My professional Star Wars story was a boxing tale, and part of the Chevin cornerman’s name, Eedund Cus, was just Dundee (ie Ali cornerman Angelo Dundee) backwards.  My appreciation for Muhammad Ali no doubt sprang from reading his exploits with Superman at a young age.

Of course, my tastes changed over the years. In the 80’s, like most kids, I was reading The Punisher (but enjoying DC’s illicit modern day continuation of The Shadow with Howard Chaykin, Bill Scienkiewicz and Kyle Baker more) X-Men, and Wolverine, with an early stint through Marvel’s fantastic GI Joe and Transformers comics. That was probably the peak of my collecting days, when I built up my boxes, finding little gem titles I continue to return to every so often like Milk and Cheese, Groo The Wanderer, Hellboy, and Marshall Law. Then came The Dark Knight Returns, Watchmen, and all the heavy stuff that followed.  I don’t pick up monthlies anymore, relying mainly on word of mouth and wikipedia to keep up with what’s going on there. I still go to Comic Con every year, pick up the occasional funnybook or trade paperback.

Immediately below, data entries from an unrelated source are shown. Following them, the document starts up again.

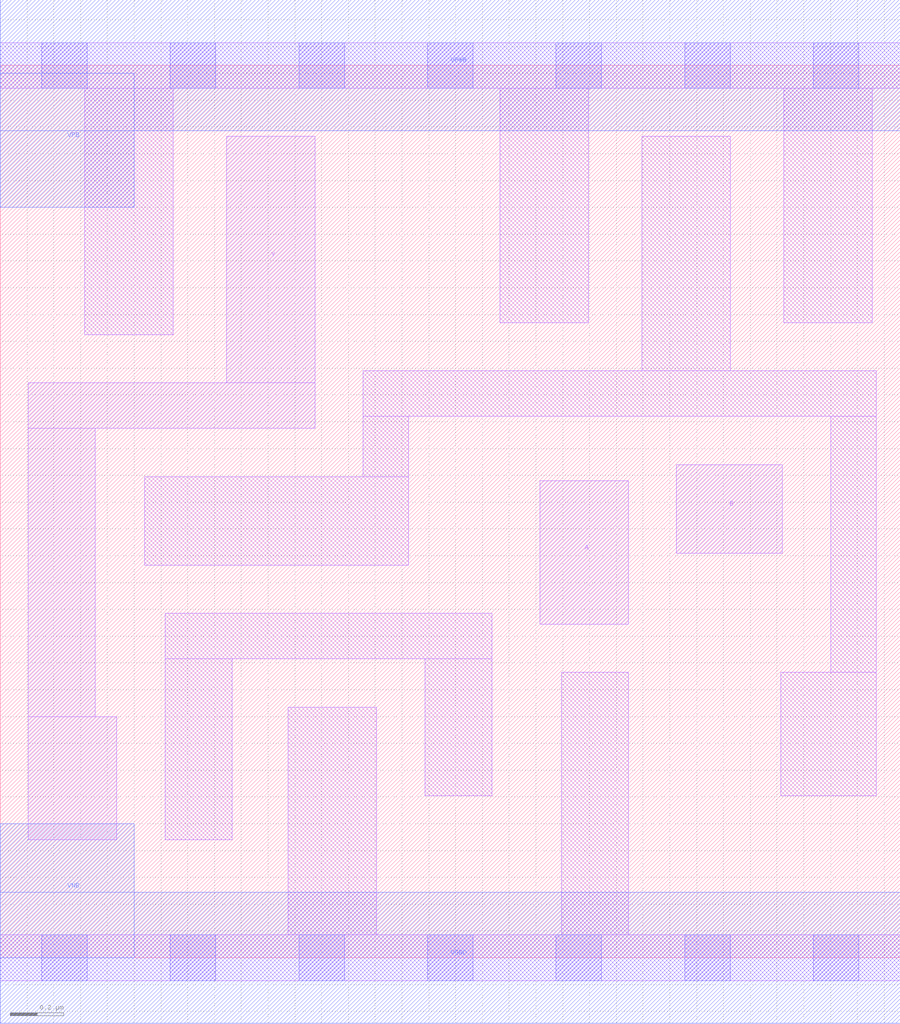
<source format=lef>
# Copyright 2020 The SkyWater PDK Authors
#
# Licensed under the Apache License, Version 2.0 (the "License");
# you may not use this file except in compliance with the License.
# You may obtain a copy of the License at
#
#     https://www.apache.org/licenses/LICENSE-2.0
#
# Unless required by applicable law or agreed to in writing, software
# distributed under the License is distributed on an "AS IS" BASIS,
# WITHOUT WARRANTIES OR CONDITIONS OF ANY KIND, either express or implied.
# See the License for the specific language governing permissions and
# limitations under the License.
#
# SPDX-License-Identifier: Apache-2.0

VERSION 5.5 ;
NAMESCASESENSITIVE ON ;
BUSBITCHARS "[]" ;
DIVIDERCHAR "/" ;
MACRO sky130_fd_sc_lp__xnor2_lp
  CLASS CORE ;
  SOURCE USER ;
  ORIGIN  0.000000  0.000000 ;
  SIZE  3.360000 BY  3.330000 ;
  SYMMETRY X Y R90 ;
  SITE unit ;
  PIN A
    ANTENNAGATEAREA  0.626000 ;
    DIRECTION INPUT ;
    USE SIGNAL ;
    PORT
      LAYER li1 ;
        RECT 2.015000 1.245000 2.345000 1.780000 ;
    END
  END A
  PIN B
    ANTENNAGATEAREA  0.626000 ;
    DIRECTION INPUT ;
    USE SIGNAL ;
    PORT
      LAYER li1 ;
        RECT 2.525000 1.510000 2.920000 1.840000 ;
    END
  END B
  PIN Y
    ANTENNADIFFAREA  0.395500 ;
    DIRECTION OUTPUT ;
    USE SIGNAL ;
    PORT
      LAYER li1 ;
        RECT 0.105000 0.440000 0.435000 0.900000 ;
        RECT 0.105000 0.900000 0.355000 1.975000 ;
        RECT 0.105000 1.975000 1.175000 2.145000 ;
        RECT 0.845000 2.145000 1.175000 3.065000 ;
    END
  END Y
  PIN VGND
    DIRECTION INOUT ;
    USE GROUND ;
    PORT
      LAYER met1 ;
        RECT 0.000000 -0.245000 3.360000 0.245000 ;
    END
  END VGND
  PIN VNB
    DIRECTION INOUT ;
    USE GROUND ;
    PORT
      LAYER met1 ;
        RECT 0.000000 0.000000 0.500000 0.500000 ;
    END
  END VNB
  PIN VPB
    DIRECTION INOUT ;
    USE POWER ;
    PORT
      LAYER met1 ;
        RECT 0.000000 2.800000 0.500000 3.300000 ;
    END
  END VPB
  PIN VPWR
    DIRECTION INOUT ;
    USE POWER ;
    PORT
      LAYER met1 ;
        RECT 0.000000 3.085000 3.360000 3.575000 ;
    END
  END VPWR
  OBS
    LAYER li1 ;
      RECT 0.000000 -0.085000 3.360000 0.085000 ;
      RECT 0.000000  3.245000 3.360000 3.415000 ;
      RECT 0.315000  2.325000 0.645000 3.245000 ;
      RECT 0.540000  1.465000 1.525000 1.795000 ;
      RECT 0.615000  0.440000 0.865000 1.115000 ;
      RECT 0.615000  1.115000 1.835000 1.285000 ;
      RECT 1.075000  0.085000 1.405000 0.935000 ;
      RECT 1.355000  1.795000 1.525000 2.020000 ;
      RECT 1.355000  2.020000 3.270000 2.190000 ;
      RECT 1.585000  0.605000 1.835000 1.115000 ;
      RECT 1.865000  2.370000 2.195000 3.245000 ;
      RECT 2.095000  0.085000 2.345000 1.065000 ;
      RECT 2.395000  2.190000 2.725000 3.065000 ;
      RECT 2.915000  0.605000 3.270000 1.065000 ;
      RECT 2.925000  2.370000 3.255000 3.245000 ;
      RECT 3.100000  1.065000 3.270000 2.020000 ;
    LAYER mcon ;
      RECT 0.155000 -0.085000 0.325000 0.085000 ;
      RECT 0.155000  3.245000 0.325000 3.415000 ;
      RECT 0.635000 -0.085000 0.805000 0.085000 ;
      RECT 0.635000  3.245000 0.805000 3.415000 ;
      RECT 1.115000 -0.085000 1.285000 0.085000 ;
      RECT 1.115000  3.245000 1.285000 3.415000 ;
      RECT 1.595000 -0.085000 1.765000 0.085000 ;
      RECT 1.595000  3.245000 1.765000 3.415000 ;
      RECT 2.075000 -0.085000 2.245000 0.085000 ;
      RECT 2.075000  3.245000 2.245000 3.415000 ;
      RECT 2.555000 -0.085000 2.725000 0.085000 ;
      RECT 2.555000  3.245000 2.725000 3.415000 ;
      RECT 3.035000 -0.085000 3.205000 0.085000 ;
      RECT 3.035000  3.245000 3.205000 3.415000 ;
  END
END sky130_fd_sc_lp__xnor2_lp

</source>
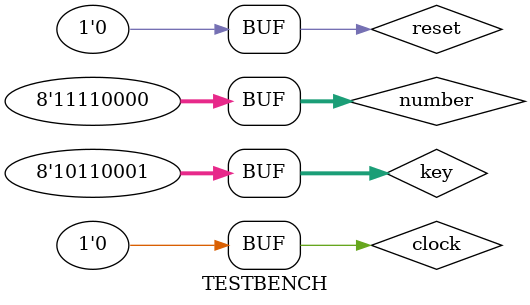
<source format=v>
module REG_8BIT(reg_out, num_in, clock, reset);
    input [7:0] num_in;
    input clock, reset;
    output reg [7:0] reg_out;

    always @(posedge clock) begin
        if(reset) begin
            reg_out = 8'b0000_0000;
        end
        else begin
            reg_out = num_in;
        end
    end
endmodule

module EXPANSION_BOX(in, out);
    input [3:0] in;
    output [7:0] out;
    assign out[0] = in[0];
    assign out[1] = in[2];
    assign out[2] = in[3];
    assign out[3] = in[1];
    assign out[4] = in[2];
    assign out[5] = in[1];
    assign out[6] = in[0];
    assign out[7] = in[3];
endmodule

module XOR_8BIT(xout_8, xin1_8, xin2_8);
    input [7:0] xin1_8, xin2_8;
    output [7:0] xout_8;
    assign xout_8 = xin1_8 ^ xin2_8;
endmodule

module XOR_4BIT(xout_4, xin1_4, xin2_4);
    input [3:0] xin1_4, xin2_4;
    output [3:0] xout_4;
    assign xout_4 = xin1_4 ^ xin2_4;
endmodule

module CONCAT(concat_out, concat_in1, concat_in2);
    input [3:0] concat_in1, concat_in2;
    output [7:0] concat_out;
    assign concat_out = {concat_in1, concat_in2};
endmodule

module MUX2x1(out, in, sel);
    input [1:0] in;
    input sel;
    output out;
    assign out = in[sel];
endmodule

module MUX8x4(out, in, sel);
    input [7:0] in;
    input sel;
    output [3:0] out;

    MUX2x1 m0(out[0], {in[4], in[0]}, sel);
    MUX2x1 m1(out[1], {in[5], in[1]}, sel);
    MUX2x1 m2(out[2], {in[6], in[2]}, sel);
    MUX2x1 m3(out[3], {in[7], in[3]}, sel);
endmodule

module FA(out, cout, inA, inB, cin);
    input inA, inB, cin;
    output out, cout;
    assign {cout, out} = inA + inB + cin;
endmodule

module CSA_4BIT(cin, inA, inB, cout, out);
    input [3:0] inA, inB;
    input cin;
    output [3:0] out;
    output cout;

    wire [3:0] o0, o1;
    wire c0, c1;
    wire w0, w1, w2;
    wire w3, w4, w5;

    // cin = 1
    FA f0(o0[0], w0, inA[0], inB[0], 1'b1);
    FA f1(o0[1], w1, inA[1], inB[1], w0);
    FA f2(o0[2], w2, inA[2], inB[2], w1);
    FA f3(o0[3], c0, inA[3], inB[3], w2);

    // cin = 0
    FA f4(o1[0], w3, inA[0], inB[0], 1'b0);
    FA f5(o1[1], w4, inA[1], inB[1], w3);
    FA f6(o1[2], w5, inA[2], inB[2], w4);
    FA f7(o1[3], c1, inA[3], inB[3], w5);

    MUX2x1 m0(cout, {c0, c1}, cin);
    MUX8x4 m1(out, {o0, o1}, cin);
endmodule

module ENCRYPT(number, key, clock, reset, enc_number);
    input clock, reset;
    input [7:0] key, number;
    output [7:0] enc_number;

    wire [7:0] rout0, rout1, expout, xout0;
    wire [3:0] xout1, csaout;
    wire cout;

    REG_8BIT r0(rout0, number, clock, reset);
    REG_8BIT r1(rout1, key, clock, reset);

    EXPANSION_BOX e0(rout0[3:0], expout);
    XOR_8BIT x0(xout0, expout, rout1);
    CSA_4BIT c0(rout1[0], xout0[7:4], xout0[3:0], cout, csaout);
    XOR_4BIT x1(xout1, rout0[7:4], csaout);
    CONCAT conc(enc_number, xout1, rout0[3:0]);
endmodule

module TESTBENCH;
    reg clock, reset;
    reg [7:0] key, number;
    wire [7:0] enc_number;

    ENCRYPT e(number, key, clock, reset, enc_number);

    initial begin
        clock = 1'b0;
        repeat(1000)
            #1 clock = ~clock;
    end

    initial begin
        $monitor($time, " num=%b, key=%b, enc_number=%b", number, key, enc_number);
        #1 reset = 1'b1;
        #2 reset = 1'b0; number = 8'b0100_0110; key = 8'b1001_0011;
        #2 number = 8'b1100_1001; key = 8'b1010_1100;
        #2 number = 8'b1010_0101; key = 8'b0101_1010;
        #2 number = 8'b1111_0000; key = 8'b1011_0001;
    end
endmodule
</source>
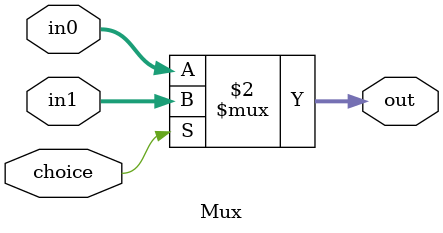
<source format=v>
`timescale 1ns / 1ps


module Mux #(
    parameter WIDTH = 32
)(
    input choice,
    input [WIDTH-1:0] in0,
    input [WIDTH-1:0] in1,
    output [WIDTH-1:0] out
);

assign out = (choice == 0)?in0:in1;
endmodule

</source>
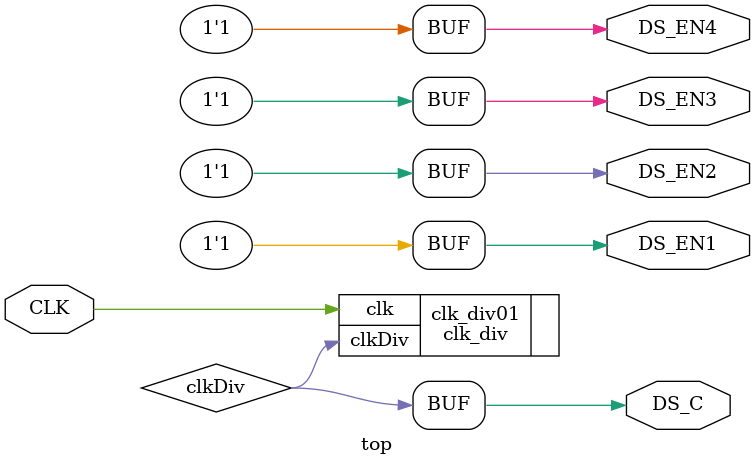
<source format=v>
module top( input CLK,
				output DS_EN1, DS_EN2, DS_EN3, DS_EN4,
				output DS_C);

wire clkDiv;
assign {DS_EN1, DS_EN2, DS_EN3, DS_EN4} = 4'hf;
clk_div clk_div01(.clk(CLK), .clkDiv(clkDiv));
assign DS_C = clkDiv;

endmodule
</source>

But I look back on these (and probably a giant sized Shazam/Captain Marvel edition I can’t even begin to remember enough to seek out) early, slightly goofy but genuinely great books as the beginning of my comics education. I lost them all a long time ago. Read them so many times the covers disappeared followed by the title splash pages, and finally the whole shebang.

Think I know what I’ll shop for at Comic Con this year.